# WHAT THIS TASK INVOLVES:
Locate the line containing "middle mcp: (431, 474)" in the material below. Copy that line and all following lines through the end exactly, omitting any pictures.

# LISTED ENTRIES:

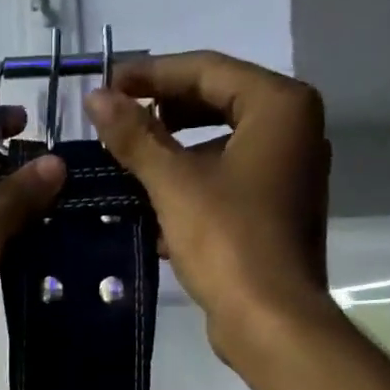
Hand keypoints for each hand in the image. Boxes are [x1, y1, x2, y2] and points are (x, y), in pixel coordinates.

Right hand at [83, 51, 330, 348]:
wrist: (270, 320)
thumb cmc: (227, 241)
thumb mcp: (173, 183)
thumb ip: (135, 136)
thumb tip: (96, 98)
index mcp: (280, 107)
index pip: (207, 70)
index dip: (151, 74)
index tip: (107, 84)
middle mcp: (294, 130)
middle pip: (216, 103)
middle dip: (163, 112)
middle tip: (116, 120)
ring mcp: (288, 172)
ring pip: (219, 145)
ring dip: (173, 152)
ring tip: (127, 162)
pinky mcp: (276, 209)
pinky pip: (227, 180)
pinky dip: (192, 184)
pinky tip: (153, 205)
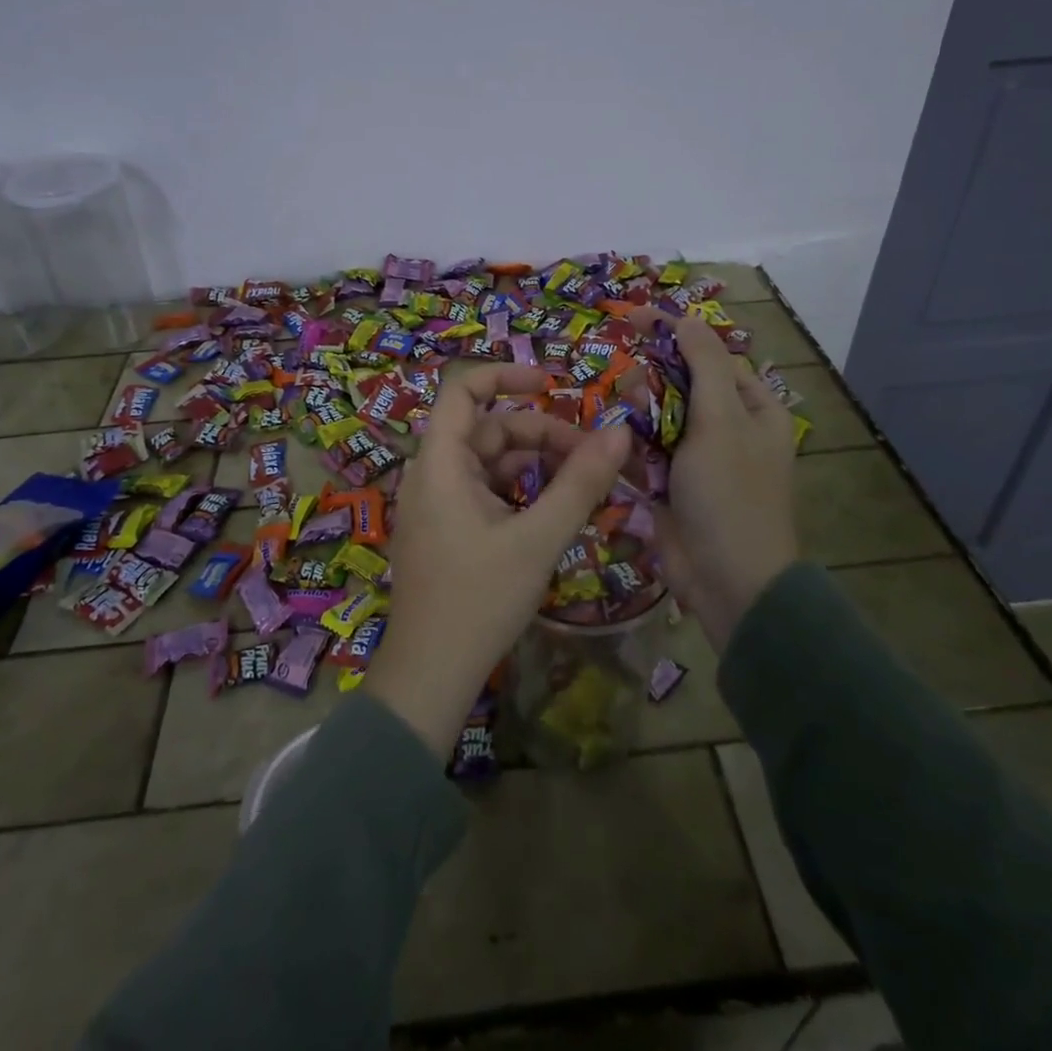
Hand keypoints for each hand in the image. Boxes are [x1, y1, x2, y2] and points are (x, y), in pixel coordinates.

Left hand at [363, 365, 631, 758]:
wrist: (430, 676)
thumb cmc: (479, 600)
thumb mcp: (538, 539)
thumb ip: (580, 484)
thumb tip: (621, 433)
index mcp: (440, 463)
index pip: (463, 389)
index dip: (506, 375)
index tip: (552, 383)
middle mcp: (431, 474)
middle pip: (487, 428)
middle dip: (540, 434)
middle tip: (592, 457)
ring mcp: (436, 503)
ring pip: (489, 462)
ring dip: (534, 464)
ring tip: (582, 485)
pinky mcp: (445, 529)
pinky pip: (484, 491)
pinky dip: (519, 491)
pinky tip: (552, 511)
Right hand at [641, 312, 797, 649]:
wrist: (729, 581)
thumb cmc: (731, 493)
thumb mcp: (722, 421)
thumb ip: (703, 365)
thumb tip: (687, 319)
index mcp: (752, 409)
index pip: (709, 356)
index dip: (672, 335)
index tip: (630, 319)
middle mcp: (726, 429)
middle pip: (677, 385)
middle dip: (648, 380)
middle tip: (626, 386)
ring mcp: (696, 459)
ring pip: (654, 419)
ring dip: (634, 414)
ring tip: (619, 422)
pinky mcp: (669, 486)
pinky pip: (642, 453)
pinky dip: (626, 447)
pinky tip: (607, 445)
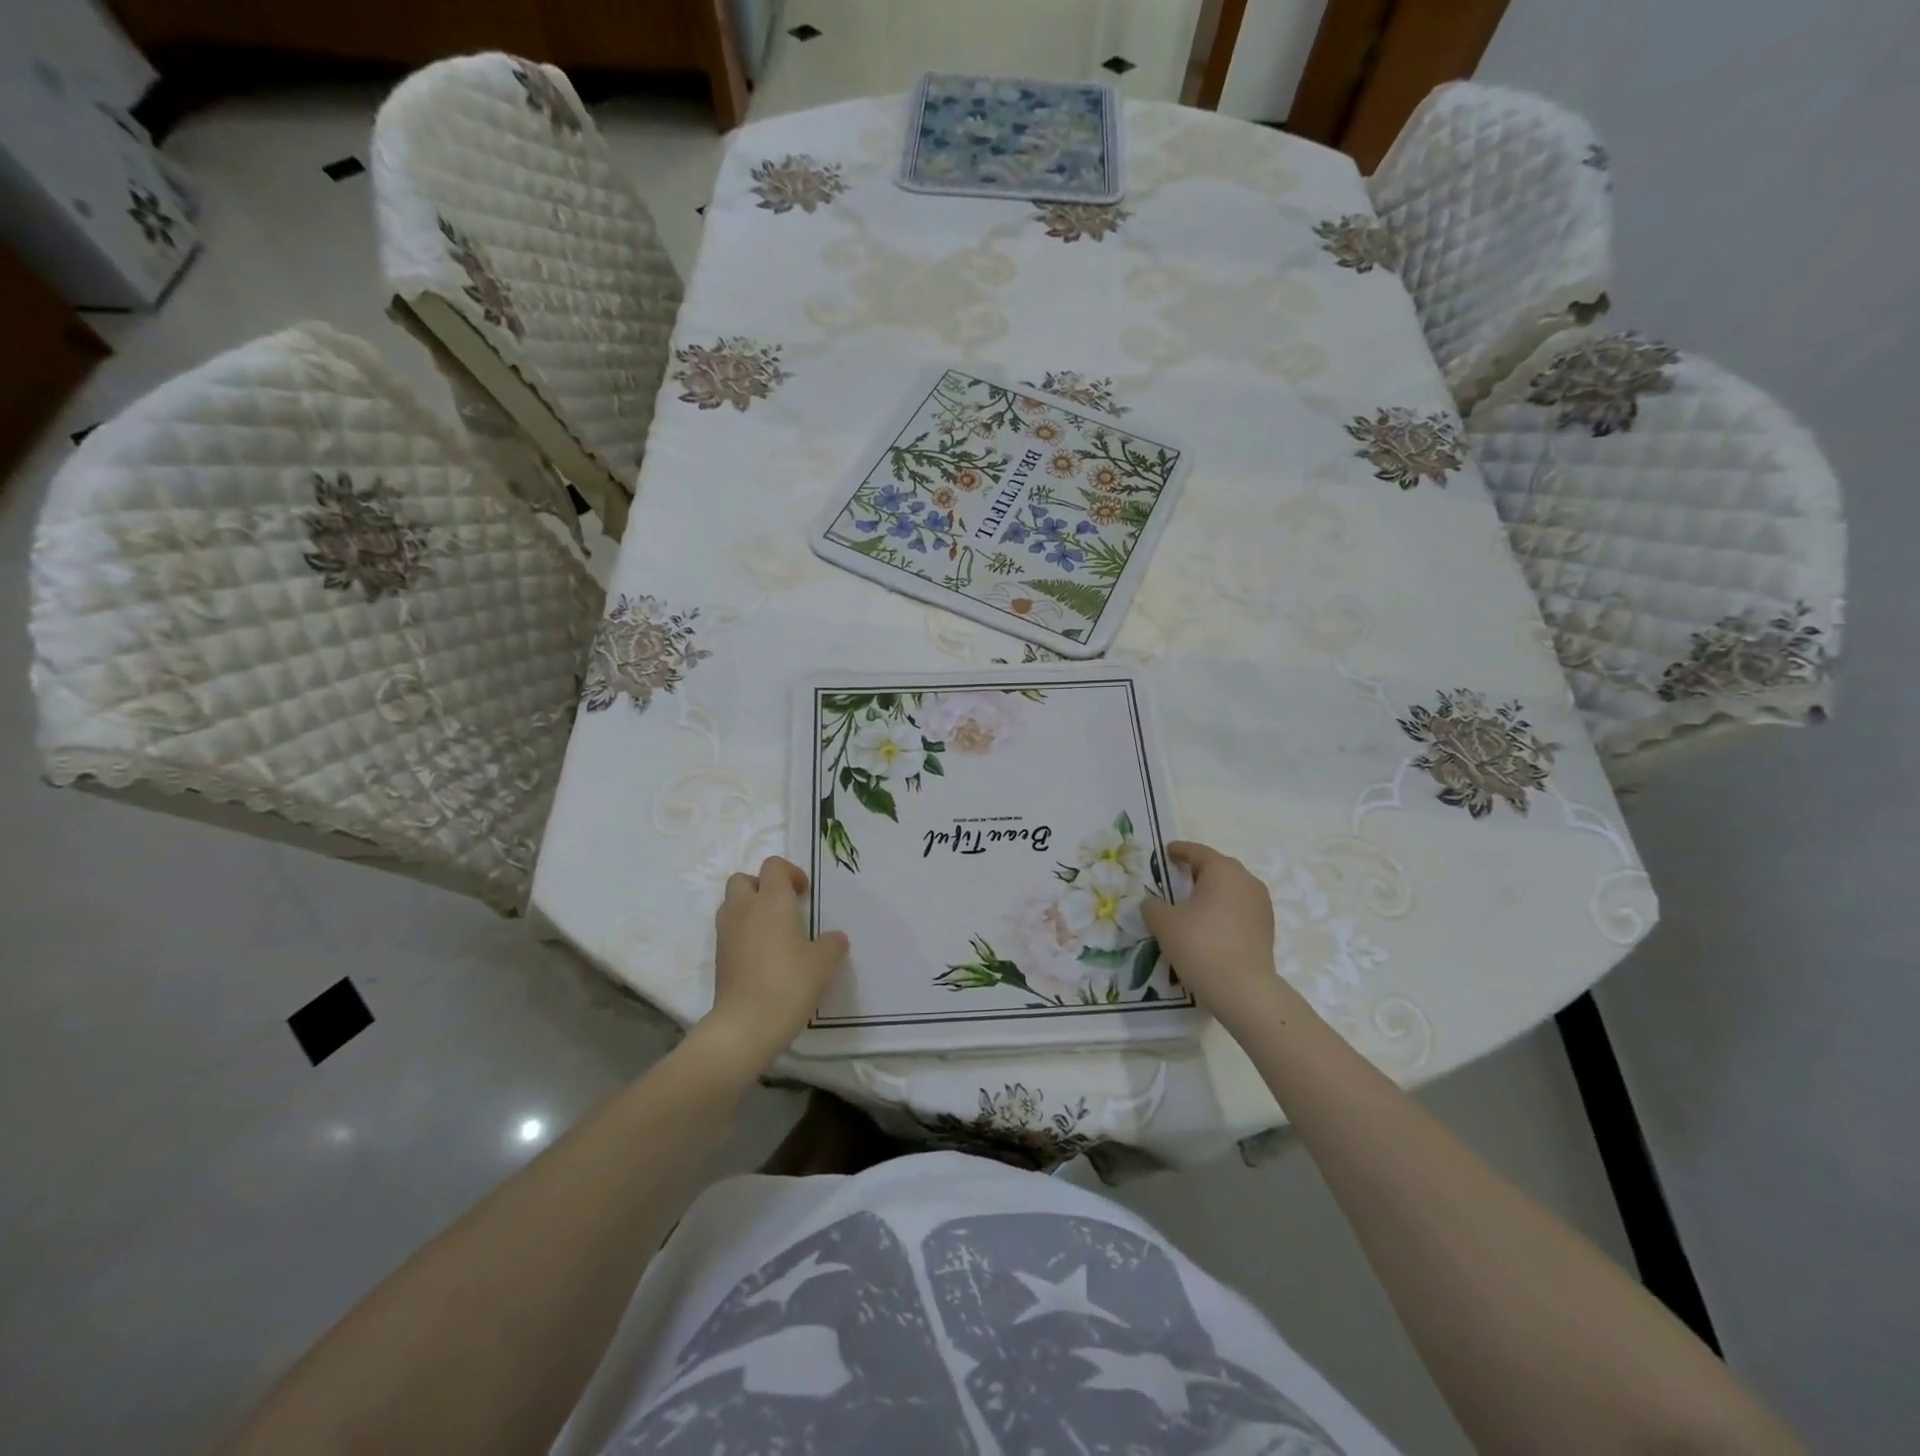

# TASK OUTPUT:
middle mcp: (431, 474)
middle pip: (487, 428)
middle dip: (540, 434)
middle tip: (592, 457)
ring mcp: (436, 503)
ring pip: (489, 462)
ring dip: (534, 464)
ring tip: (582, 485)
pinky mcp: (445, 529)
pinky pip: (484, 491)
pinky dip: (519, 491)
pinky tip: (552, 511)
Right hand at [641, 312, 797, 649]:
wrist: (729, 581)
thumb cmc: (731, 493)
thumb mcp: (722, 421)
thumb ip: (703, 365)
thumb tip: (687, 319)
index mcp: (752, 409)
index pip: (709, 356)
index dip: (672, 335)
index tip: (630, 319)
middle mcp: (726, 429)
middle pip: (677, 385)
middle dip: (648, 380)
middle tip: (626, 386)
ring mcp: (696, 459)
ring pip: (654, 419)
ring dip: (634, 414)
ring tip: (619, 422)
pinky mcp: (669, 486)
pinky pip: (642, 453)
pinky dip: (626, 447)
pinky tip: (607, 445)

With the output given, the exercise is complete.